Maybe another example would help make it clear? If we assign A=6, E=5, T=2, then TEA = 256 = 16² and EAT = 625 = 25². So (TEA=256, EAT=625) is a square anagram word pair.
(Just because all assignments of digits to letters are allowed, does not mean that actually trying out all such assignments is the best way to solve the problem. There may be some other, cleverer, way to do it.)
In short: yes, all permutations need to be tried.
If you test all substitutions letter for digit, than you are looking for pairs of squares with properties:
have same length
have same digits with number of occurrences as in input string.
It is faster to find all these pairs of squares. There are 68 squares with length 4, 216 squares with length 5, ... Filtering all squares of same length by upper properties will generate 'small' number of pairs, which are solutions you are looking for.
These data is 'static', and doesn't depend on input strings. It can be calculated once and used for all input strings.
Hmm.

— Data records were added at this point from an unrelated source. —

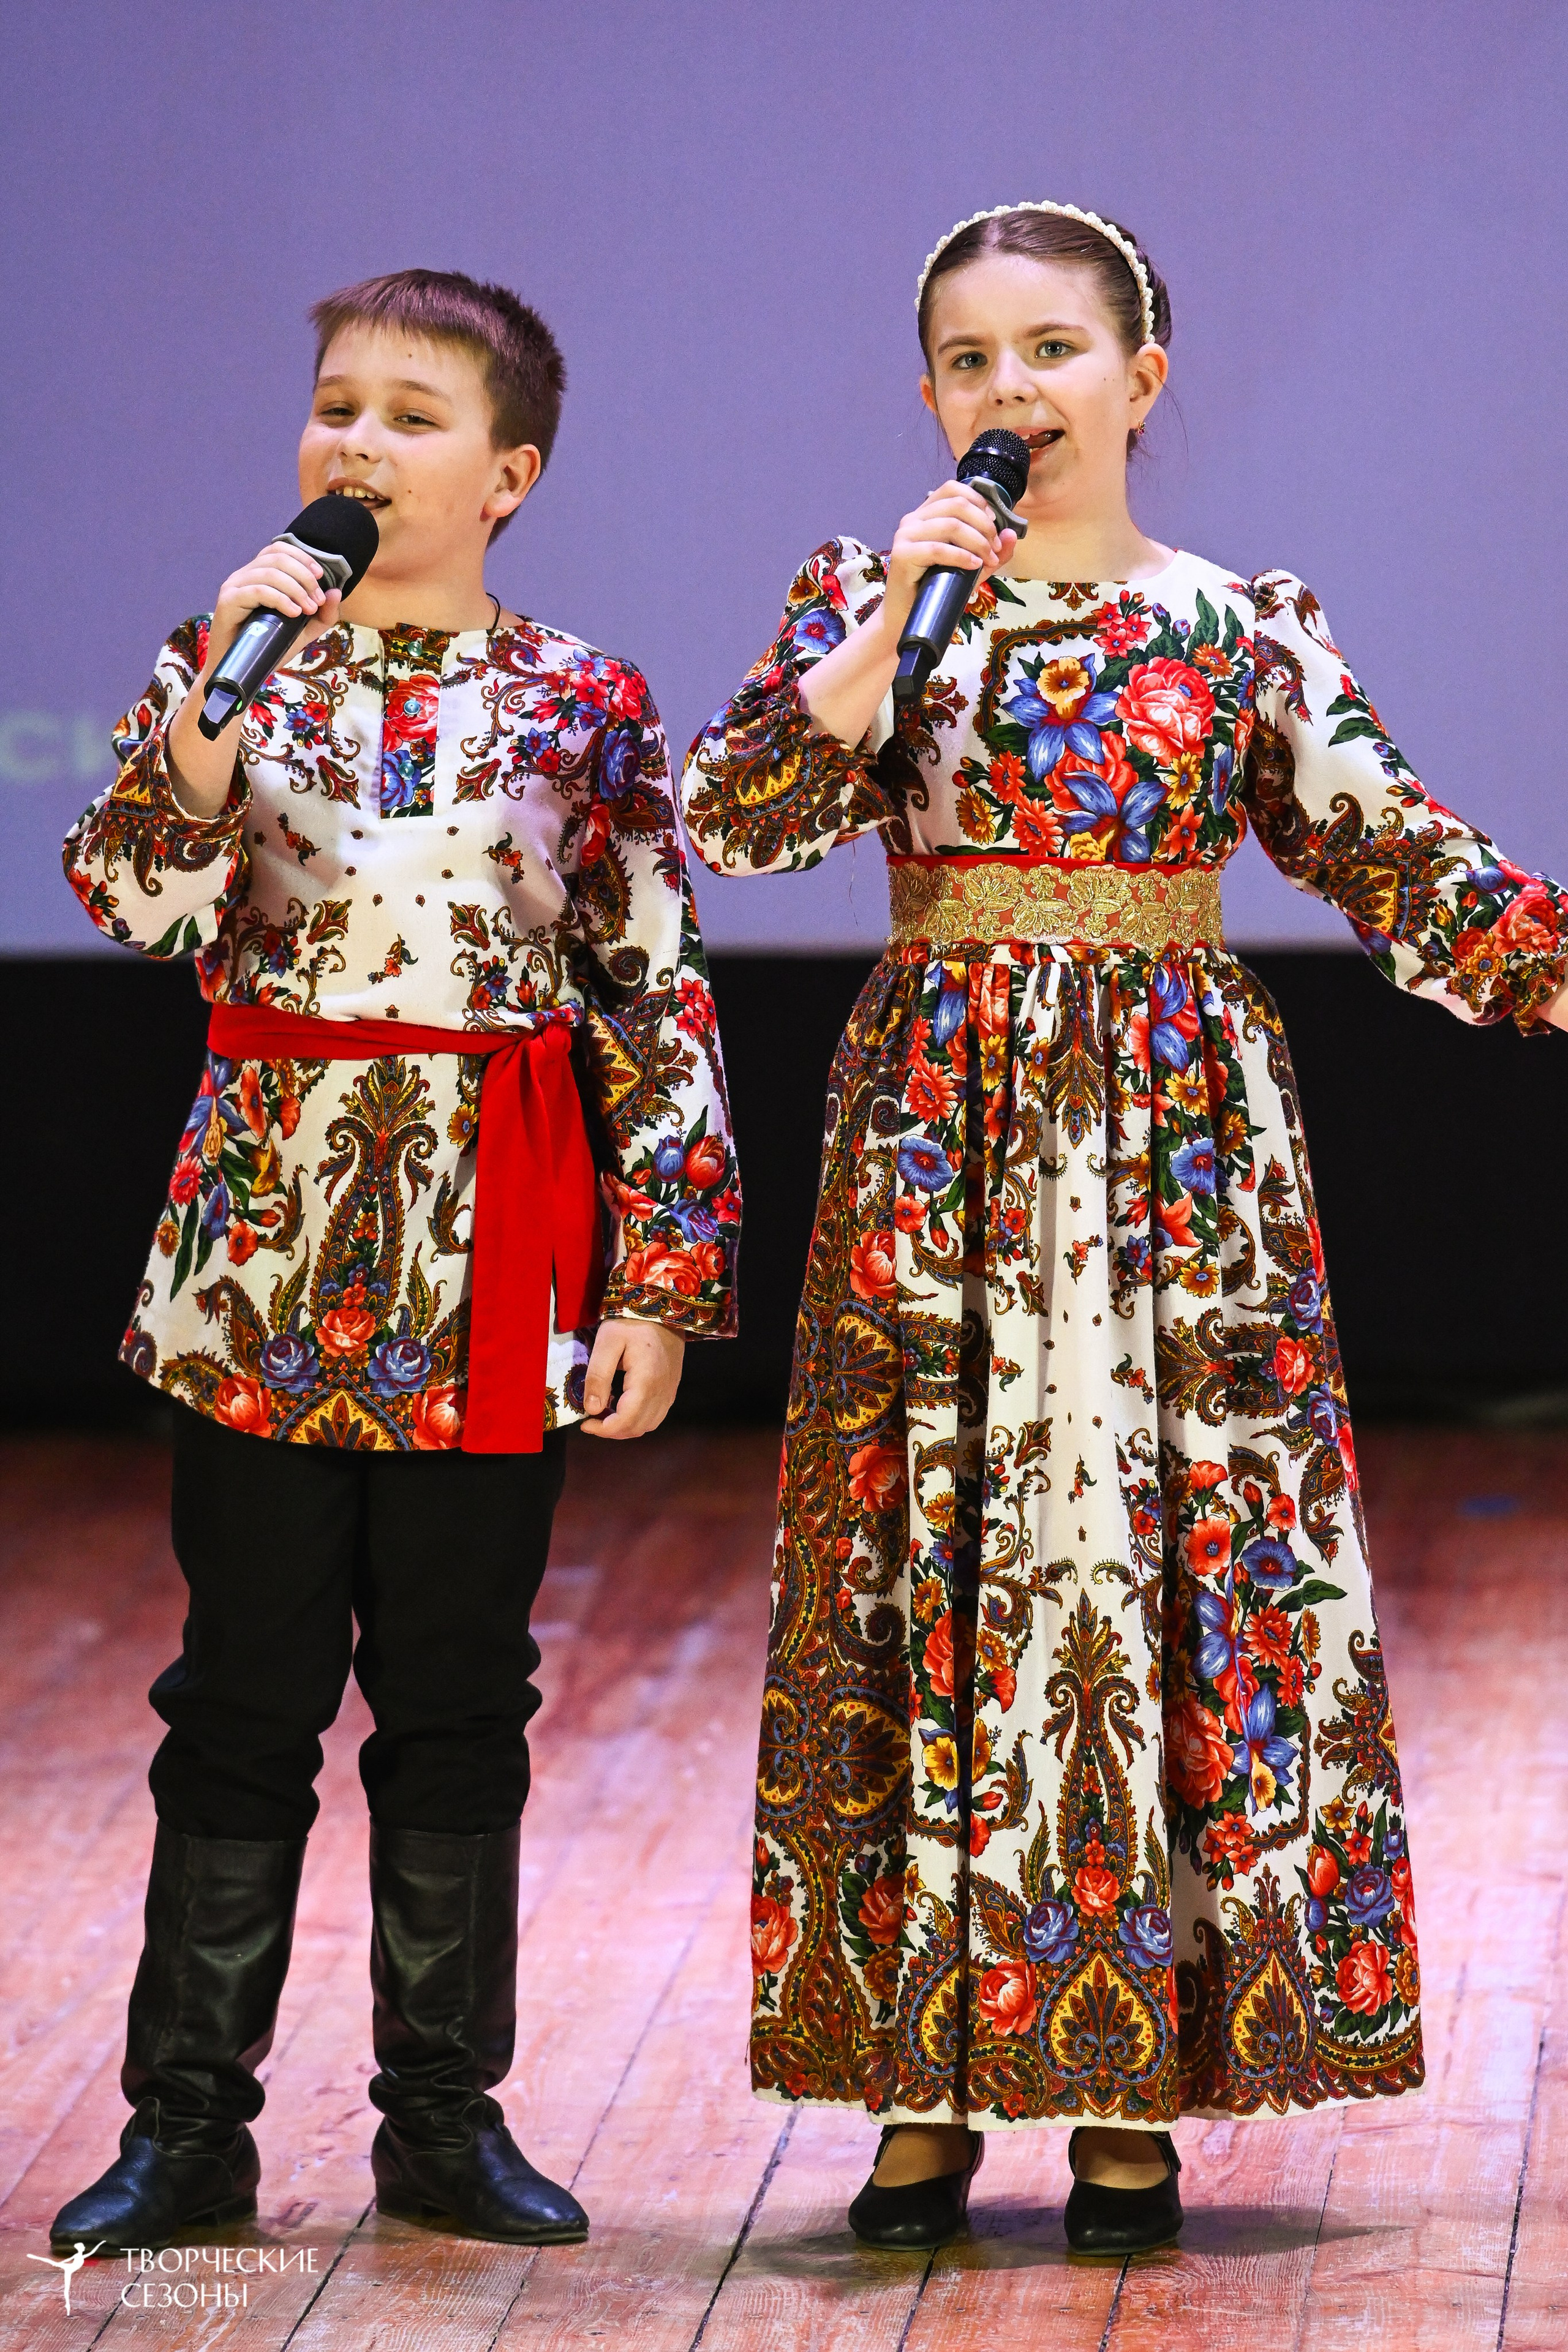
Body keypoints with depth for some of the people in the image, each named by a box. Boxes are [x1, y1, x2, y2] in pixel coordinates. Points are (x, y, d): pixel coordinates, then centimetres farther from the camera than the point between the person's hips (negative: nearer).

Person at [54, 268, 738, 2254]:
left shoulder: (584, 707, 1)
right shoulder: (237, 656, 3)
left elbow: (659, 1005, 1)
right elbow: (130, 896, -11)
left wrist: (662, 1280, -4)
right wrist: (218, 687, -21)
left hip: (491, 1274, 0)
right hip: (269, 1248, 0)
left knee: (460, 1698, 7)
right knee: (243, 1694, 4)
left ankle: (446, 2112, 17)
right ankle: (189, 2119, 11)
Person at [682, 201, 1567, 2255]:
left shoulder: (1245, 631, 6)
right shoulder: (869, 599, 6)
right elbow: (741, 814, -9)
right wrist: (893, 624, -16)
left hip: (1177, 1128, 0)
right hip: (940, 1132, 0)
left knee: (1176, 1566, -1)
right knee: (935, 1568, 0)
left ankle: (1131, 2091, 7)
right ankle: (931, 2081, 7)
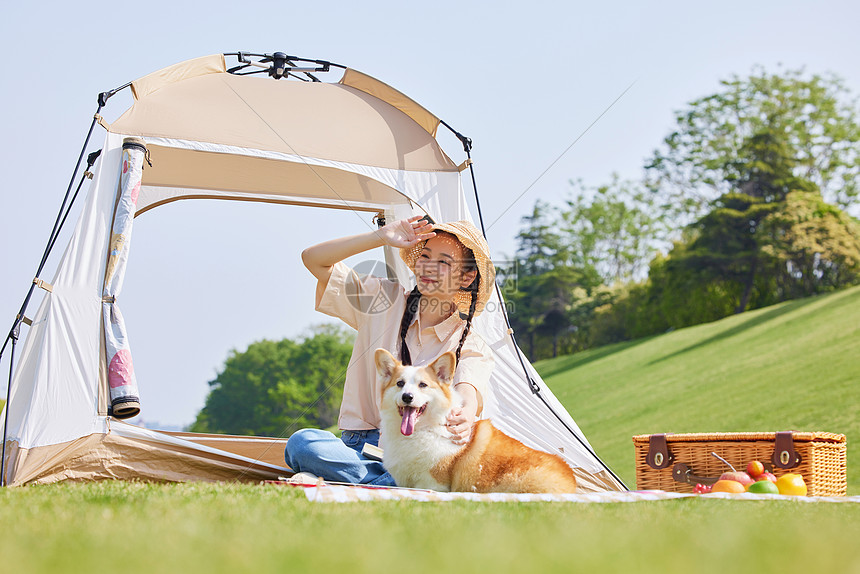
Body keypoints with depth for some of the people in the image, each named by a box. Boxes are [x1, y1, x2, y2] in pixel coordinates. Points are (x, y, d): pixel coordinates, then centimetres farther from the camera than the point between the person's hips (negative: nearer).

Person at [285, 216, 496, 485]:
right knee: (301, 441, -31)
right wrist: (381, 237, -2)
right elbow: (313, 258, 8)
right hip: (359, 448, 2)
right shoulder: (386, 300, 11)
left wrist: (466, 415, -45)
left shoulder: (471, 347, 4)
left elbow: (468, 392, -19)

How to put this. The people who put together Project Euler promise that there is a solution that is under one minute for every problem, and there is only one problem that I think might fail this promise, but this is not it.
Yes, you could permute the digits, and try all permutations against all squares, but that would be a very large search space, not at all likely to be the (TM) right thing. In general, when you see that your "look" at the problem is going to generate a search that will take too long, you need to search something else.

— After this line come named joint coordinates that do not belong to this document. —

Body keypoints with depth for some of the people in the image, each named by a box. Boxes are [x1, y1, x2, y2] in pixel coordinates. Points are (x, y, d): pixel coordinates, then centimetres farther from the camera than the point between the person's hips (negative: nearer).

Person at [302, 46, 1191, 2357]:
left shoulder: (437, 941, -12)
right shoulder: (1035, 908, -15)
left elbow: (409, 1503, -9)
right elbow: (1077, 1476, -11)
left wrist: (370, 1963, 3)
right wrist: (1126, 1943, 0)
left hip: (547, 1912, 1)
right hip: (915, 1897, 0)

Like, suppose you were asked to determine what numbers would be the result of multiplying two primes between 1 and a zillion. You could factor every number between 1 and a zillion, but it might be faster to take all combinations of two primes and multiply them. Since you are looking at combinations, you can start with two and go until your results are too large, then do the same with three, etc. By comparison, this should be much faster - and you don't have to multiply all the numbers out, you could take logs of all the primes and then just add them and find the limit for every prime, giving you a list of numbers you could add up.
There are a bunch of innovative solutions, but the first one you think of - especially the one you think of when Project Euler describes the problem, is likely to be wrong.
So, how can you approach this problem? There are probably too many permutations to look at, but maybe you can figure out something with mappings and comparing mappings?
(Trying to avoid giving it all away.)